On deck, Reya Barr sifts fingernails through her fingers. A container of decorated plastic press-ons fell from a Chinese ship six months ago, and here they are, as predicted. She's mapped their theoretical progress on a current chart, but no one ever knows what the ocean will do, not really. She reads the pale pink ovals, one letter at a time. B-R-I-D-E. As though a woman might need to look down midway through her wedding and read her fingertips to tell herself who she is. She puts one on each finger, and crimps her fingers into claws. It's for the money, this cruise. Her student loans are due. BRIDE. Her other hand's all glitter lightning and storm clouds.
This is a particular kind of expedition, a sponsored sail though a plastic sea. The goal is to confirm that the garbage patch is growing, and also to confirm that it's drifting toward Hawaii. Everyone already knows this, but this is science; one hypothesis requires confirmation before another can be made. The scientists are mapping the boundaries of the mass. Garbage flows over the water like something fluid, but it's also distinct, each piece something that can be captured in a net, examined.

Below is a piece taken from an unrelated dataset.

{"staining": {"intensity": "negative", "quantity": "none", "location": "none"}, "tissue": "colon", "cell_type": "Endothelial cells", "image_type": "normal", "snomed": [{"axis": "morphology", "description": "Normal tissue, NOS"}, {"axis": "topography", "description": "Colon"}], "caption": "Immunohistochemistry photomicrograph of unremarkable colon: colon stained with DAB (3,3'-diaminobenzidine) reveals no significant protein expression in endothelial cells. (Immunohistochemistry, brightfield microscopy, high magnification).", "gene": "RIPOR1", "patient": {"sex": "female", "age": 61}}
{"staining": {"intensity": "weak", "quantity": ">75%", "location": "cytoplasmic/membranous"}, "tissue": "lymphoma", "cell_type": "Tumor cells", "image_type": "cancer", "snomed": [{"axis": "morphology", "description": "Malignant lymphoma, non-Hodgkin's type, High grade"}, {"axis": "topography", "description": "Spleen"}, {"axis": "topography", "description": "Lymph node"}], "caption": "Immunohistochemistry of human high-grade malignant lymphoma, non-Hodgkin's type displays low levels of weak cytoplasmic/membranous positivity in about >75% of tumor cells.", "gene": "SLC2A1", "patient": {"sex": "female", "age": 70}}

She imagines garbage crossing thousands of miles, drawn to this place. A kind of magnetic desire, drawing like to like. The world is collapsing under plastic ducks. Hula hoops. Water bottles. Were she plastic and thrown into a gutter, Reya might be drawn here herself. She'd sail across the sea, until she arrived in this civilization of crumple.

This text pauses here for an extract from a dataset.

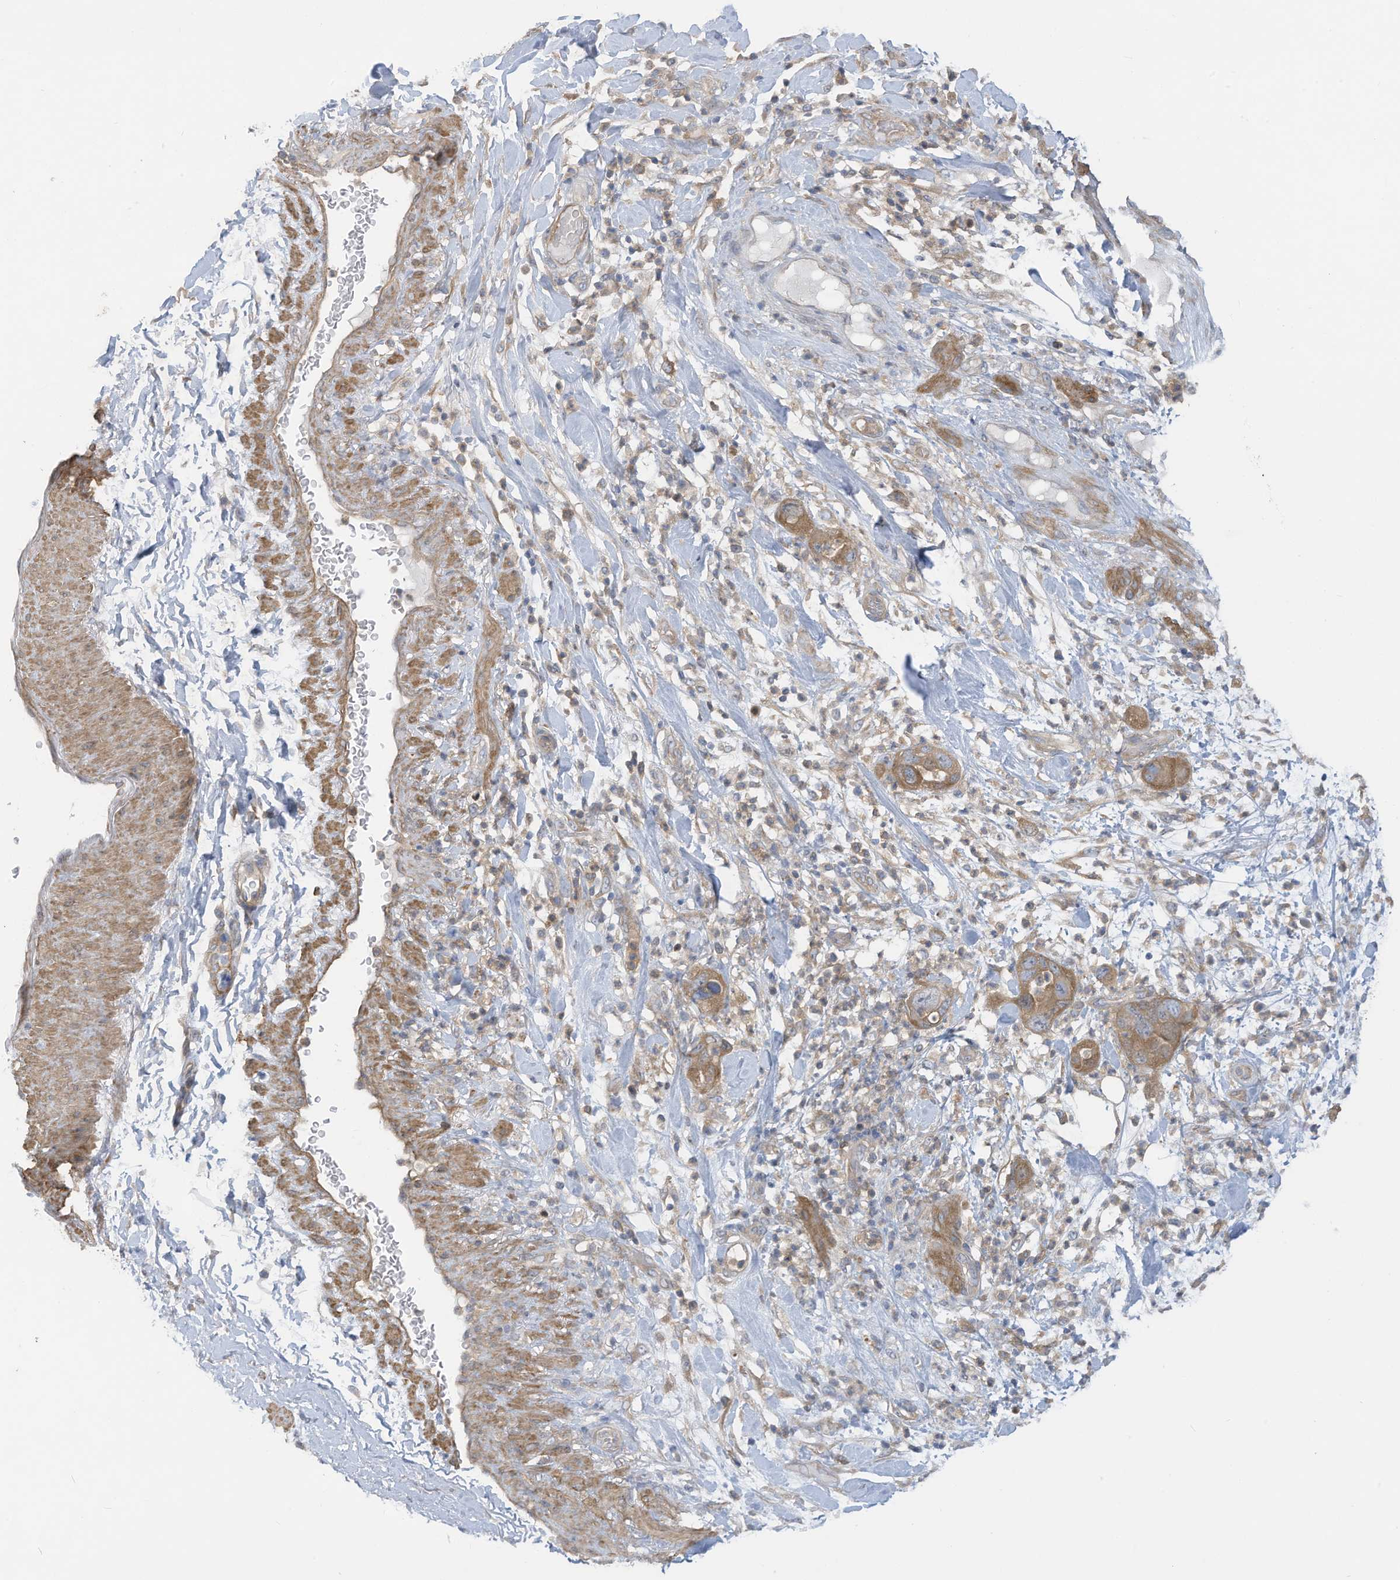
{"staining": {"intensity": "moderate", "quantity": ">75%", "location": "cytoplasmic/membranous"}, "tissue": "pancreatic cancer", "cell_type": "Tumor cells", "image_type": "cancer", "snomed": [{"axis": "morphology", "description": "Adenocarcinoma, NOS"}, {"axis": "topography", "description": "Pancreas"}], "caption": "About >75% of tumor cells in pancreatic cancer (adenocarcinoma) display moderate cytoplasmic/membranous protein staining as visualized by brown immunohistochemical staining.", "gene": "ADI1", "patient": {"sex": "female", "age": 71}}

She leans far out over the rail, squinting at something shiny moving in the garbage. Maybe a gull or a trapped fish. There's an ancient smell out here — rot, salt, and darkness.

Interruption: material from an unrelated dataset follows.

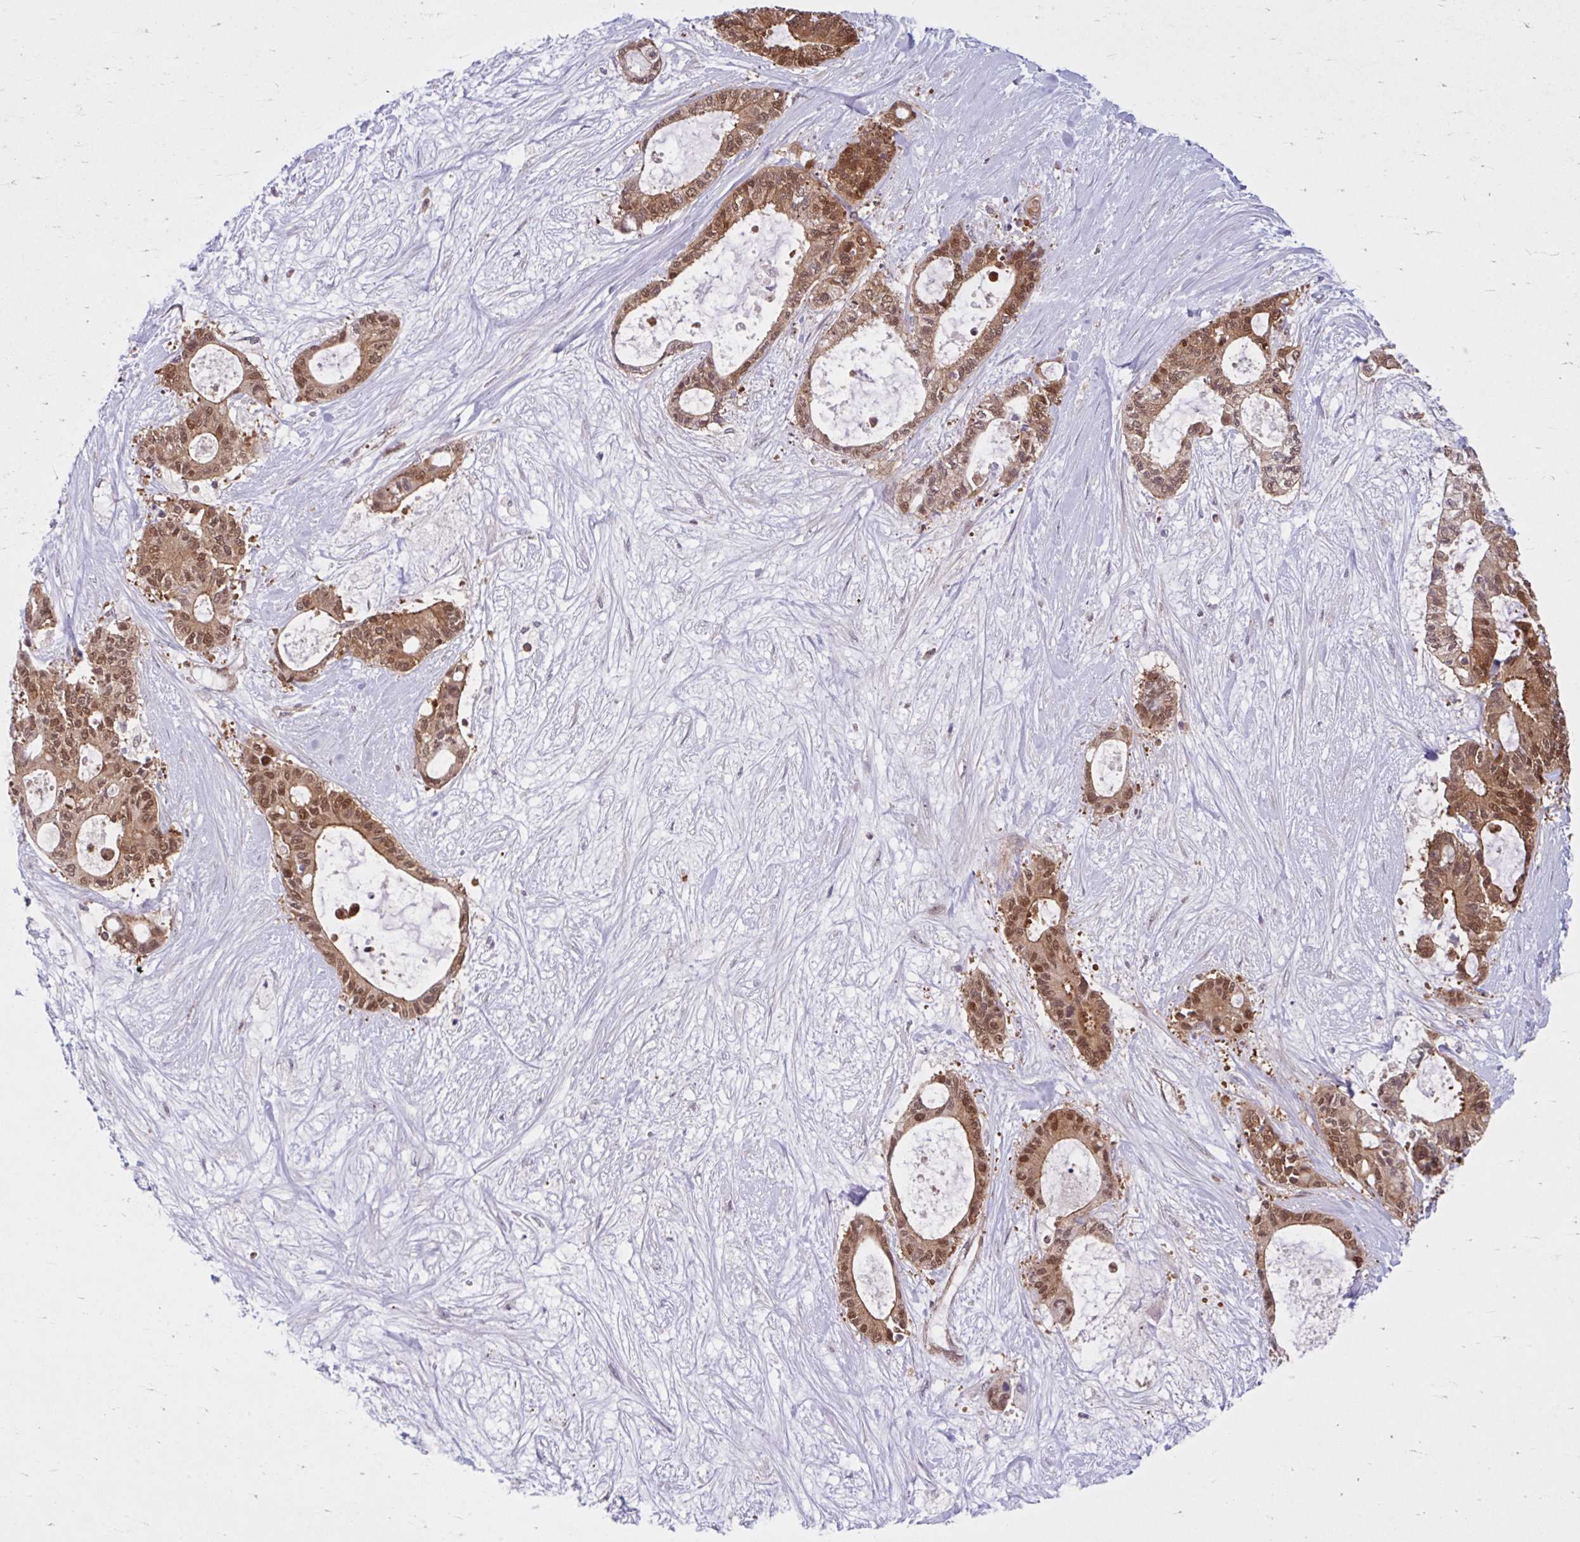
{"staining": {"intensity": "strong", "quantity": ">75%", "location": "cytoplasmic/membranous,nuclear"}, "tissue": "liver cancer", "cell_type": "Tumor cells", "image_type": "cancer", "snomed": [{"axis": "morphology", "description": "Normal tissue, NOS"}, {"axis": "morphology", "description": "Cholangiocarcinoma"}, {"axis": "topography", "description": "Liver"}, {"axis": "topography", "description": "Peripheral nerve tissue"}], "caption": "Immunohistochemical staining of human liver cancer (cholangiocarcinoma) exhibits high levels of strong cytoplasmic/membranous and nuclear protein expression in approximately >75% of tumor cells.", "gene": "HMBS", "patient": {"sex": "female", "age": 73}}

There's a kind of weird beauty in the reinvention of an ocean. It's not as though things have never changed before. It isn't as though what she floats on wasn't once ice. And the land she walks on, when she's at home? That land was covered with ocean, the sand full of bones of the sea.
She thinks about that when she feels like pretending that none of this is really going to have repercussions. There was oil geysering up in the Gulf of Mexico; the oil was in the news for a while, and then mysteriously gone, as though some giant mouth beneath the ocean sucked it away. It isn't lost. That much
oil doesn't get lost. But the world is content to believe that water is big enough to win.
Reya has vials full of water thickened with photodegraded plastic, a slurry of children's toys and dildoes, of baggies, shiny leggings, medical tubing and plankton, and all of it looks like the same thing. It looks like water.
Sometimes she dreams of dropping to the bottom, where none of the world has yet gotten, but even the deepest vents are full of mermaid tears and microplastic. The arteries of the earth are clogged with hotel room keys.
The world's ending, yeah. It's begun to bore her, the sort of horror that's dull when considered too deeply from the deck of a research boat out in the middle of the Pacific.
The thing in the garbage patch is still moving. She watches it idly. There was a storm last night, and today the mass has rolled over. New things are visible, bodies of gulls and fish skeletons, dead jellyfish wrapping about indecipherable gleam. She aims her camera at the thing, zooming in on its motion and filming it. She'll post it to the vessel blog. Look at this, expedition donors, this bit of plastic that looks like an animal. Look at this un-thing that looks like life.
The un-thing looks back at her.
“What,” she says, quietly, and then her voice rises. “What the hell is that?”
It's not a seal. It's not a shark. It's not anything like anything.
A cloud drapes itself over Mexico City, yellow with gasoline and cigarettes and souls. It hangs there like something solid, low enough to graze the skyscrapers, putting them to their original task, that of touching the fingers of god. But the cloud is not birthing a god; it's birthing another cloud — small, dark, heavy, wet.
In an office building in London, a janitor pushes a wastepaper bin down a hallway. Inside the bin, a plastic sack of shredded accounts rustles against coffee grounds, newspapers. Its heart is full of decapitated payables, receivables, half words and splintered sentences, crumpled muffin wrappers, its blood copy machine toner and printer ink.